Once I’ve identified the culprits, my focus becomes creating and maintaining a healthy gut that fosters a rich diversity of good bacteria.
That usually begins with what you put on your fork. When patients make the right food choices and fix a few lifestyle components, their gut health improves. They feel better and lose weight. Here are some of the strategies I use to fix gut health:
- Focus on whole, quality foods. Whenever you can, choose nutrient-rich organic plant foods and foods from animals fed their natural diets like grass-fed beef and pasture-raised eggs.
- Eat more fiber. Good bacteria thrive on dietary fiber, and insufficient amounts make it difficult to thrive. A wide array of plant-based foods like legumes, nuts, seeds, berries, and vegetables can feed good gut bugs that help to edge out the bad ones. For patients who find getting enough dietary fiber a challenge, I recommend a high-quality fiber powder.
- Increase your anti-inflammatory fats. When I see patients with gut imbalances, they often have chronic inflammation. Omega 3-rich sources like wild-caught fish, freshly ground flaxseeds, walnuts, and quality fish oil supplements are among the ways you can put out that inflammatory fire that holds your weight and health hostage.
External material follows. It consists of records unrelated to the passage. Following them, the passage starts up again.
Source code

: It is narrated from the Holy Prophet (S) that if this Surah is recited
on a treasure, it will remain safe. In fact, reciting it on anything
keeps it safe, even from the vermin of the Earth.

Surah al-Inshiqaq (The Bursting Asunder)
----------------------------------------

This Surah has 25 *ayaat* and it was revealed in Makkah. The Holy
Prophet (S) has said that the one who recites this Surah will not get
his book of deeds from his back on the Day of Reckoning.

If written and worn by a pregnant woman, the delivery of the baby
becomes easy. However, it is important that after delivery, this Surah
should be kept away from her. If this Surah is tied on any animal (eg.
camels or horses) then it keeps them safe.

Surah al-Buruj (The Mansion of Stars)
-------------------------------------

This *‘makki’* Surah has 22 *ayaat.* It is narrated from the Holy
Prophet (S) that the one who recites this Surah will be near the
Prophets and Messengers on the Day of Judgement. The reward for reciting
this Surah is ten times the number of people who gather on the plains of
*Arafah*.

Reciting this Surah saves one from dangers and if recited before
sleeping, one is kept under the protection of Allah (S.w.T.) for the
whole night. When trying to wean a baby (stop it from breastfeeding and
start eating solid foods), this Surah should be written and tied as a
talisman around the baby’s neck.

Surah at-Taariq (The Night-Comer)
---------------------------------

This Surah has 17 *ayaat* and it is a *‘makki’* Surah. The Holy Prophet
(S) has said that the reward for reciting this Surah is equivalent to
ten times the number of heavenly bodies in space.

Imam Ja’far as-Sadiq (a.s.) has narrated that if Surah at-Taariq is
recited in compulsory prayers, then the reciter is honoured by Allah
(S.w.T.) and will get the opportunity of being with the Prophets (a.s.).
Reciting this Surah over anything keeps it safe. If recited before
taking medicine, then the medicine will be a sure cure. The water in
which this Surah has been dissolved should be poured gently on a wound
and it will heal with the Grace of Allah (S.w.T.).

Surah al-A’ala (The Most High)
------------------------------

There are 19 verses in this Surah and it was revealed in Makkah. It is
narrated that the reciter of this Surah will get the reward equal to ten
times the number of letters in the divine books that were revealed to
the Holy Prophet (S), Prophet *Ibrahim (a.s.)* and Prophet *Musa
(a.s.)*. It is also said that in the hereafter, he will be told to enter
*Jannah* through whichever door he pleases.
- Eliminate the food that feeds bad bugs. A diet high in refined, sugary foods allows pathogens to grow. So do food sensitivities like gluten, dairy, and corn. While we eliminate these problem foods, I ask patients to keep a food journal because many of them can sneak into the diet.
- Eat (and drink) more fermented foods. Sauerkraut, pickles, kimchi, and coconut kefir come packed with natural probiotics that add to your gut bacteria diversity. For therapeutic amounts of probiotics, I also recommend a high-quality supplement.
- Feed your good gut bugs. Prebiotics are what your probiotics feed on. Foods rich in prebiotics include Jerusalem artichoke and dandelion greens. You might also choose a prebiotic-rich powder like inulin or potato starch, but go slowly: Too much at once can create gastric distress.
- Exercise regularly. Among its benefits, regular exercise can foster a community of good gut bacteria. Find something you enjoy that helps you move – that could be yoga, weight lifting, or walking – and do it regularly.
- Sleep better. Getting inadequate or poor-quality sleep could adversely impact your gut flora. Aim for eight hours of solid sleep every night. I find technology can inhibit falling to sleep, so I ask patients to turn off electronics (including TV and laptops) at least an hour before bed.
- Curb stress. Chronic stress takes a direct hit on your good bacteria, creating an environment where bad bugs can thrive. While you can’t eliminate stress, you can reduce it with tactics like deep breathing and meditation.